MATERIAL SUPPLIED START
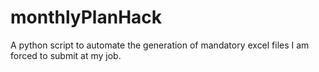 # monthlyPlanHack
A python script to automate the generation of mandatory excel files I am forced to submit at my job.
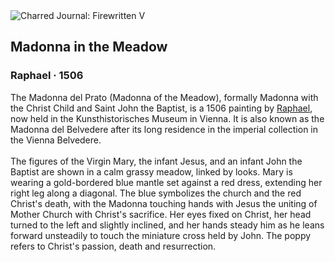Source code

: <div class="artwork-of-the-day">
  <div class="container">
    <div class="img-wrapper">
      <img
        src="https://uploads5.wikiart.org/images/raphael/madonna-in-the-meadow-1506.jpg!Large.jpg"
        alt="Charred Journal: Firewritten V" />
    </div>
    <div class="artwork-detail">
      <div class="artwork-origin"> 
        <h2 class="artwork-name">Madonna in the Meadow</h2>
        <h3 class="artist">
          Raphael
                    ·  1506
        </h3>
      </div>
      <p class="description">
        <span class="artwork-description-text ng-binding" ng-bind-html="viewModel.ArtworkOfTheDay.Description | unsafe">The Madonna del Prato (Madonna of the Meadow), formally Madonna with the Christ Child and Saint John the Baptist, is a 1506 painting by <a target="_blank" href="/en/raphael">Raphael</a>, now held in the Kunsthistorisches Museum in Vienna. It is also known as the Madonna del Belvedere after its long residence in the imperial collection in the Vienna Belvedere.
<br>
<br>The figures of the Virgin Mary, the infant Jesus, and an infant John the Baptist are shown in a calm grassy meadow, linked by looks. Mary is wearing a gold-bordered blue mantle set against a red dress, extending her right leg along a diagonal. The blue symbolizes the church and the red Christ's death, with the Madonna touching hands with Jesus the uniting of Mother Church with Christ's sacrifice. Her eyes fixed on Christ, her head turned to the left and slightly inclined, and her hands steady him as he leans forward unsteadily to touch the miniature cross held by John. The poppy refers to Christ's passion, death and resurrection.</span>
                        <div class="text-shadow-container" ng-show="showShadow" style=""></div>
      </p>
    </div>
  </div>

</div>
MATERIAL SUPPLIED END
INSTRUCTIONS TO FOLLOW:
Copy every line of the entries above word for word, and leave the pictures out of your copy.

WRITTEN RESPONSE:
 # monthlyPlanHack
A python script to automate the generation of mandatory excel files I am forced to submit at my job.
Source code

: <div class="artwork-of-the-day">
  <div class="container">
    <div class="img-wrapper">
      <img
        src="https://uploads5.wikiart.org/images/raphael/madonna-in-the-meadow-1506.jpg!Large.jpg"
        alt="Charred Journal: Firewritten V" />
    </div>
    <div class="artwork-detail">
      <div class="artwork-origin"> 
        <h2 class="artwork-name">Madonna in the Meadow</h2>
        <h3 class="artist">
          Raphael
                    ·  1506
        </h3>
      </div>
      <p class="description">
        <span class="artwork-description-text ng-binding" ng-bind-html="viewModel.ArtworkOfTheDay.Description | unsafe">The Madonna del Prato (Madonna of the Meadow), formally Madonna with the Christ Child and Saint John the Baptist, is a 1506 painting by <a target="_blank" href="/en/raphael">Raphael</a>, now held in the Kunsthistorisches Museum in Vienna. It is also known as the Madonna del Belvedere after its long residence in the imperial collection in the Vienna Belvedere.
<br>
<br>The figures of the Virgin Mary, the infant Jesus, and an infant John the Baptist are shown in a calm grassy meadow, linked by looks. Mary is wearing a gold-bordered blue mantle set against a red dress, extending her right leg along a diagonal. The blue symbolizes the church and the red Christ's death, with the Madonna touching hands with Jesus the uniting of Mother Church with Christ's sacrifice. Her eyes fixed on Christ, her head turned to the left and slightly inclined, and her hands steady him as he leans forward unsteadily to touch the miniature cross held by John. The poppy refers to Christ's passion, death and resurrection.</span>
                        <div class="text-shadow-container" ng-show="showShadow" style=""></div>
      </p>
    </div>
  </div>

</div>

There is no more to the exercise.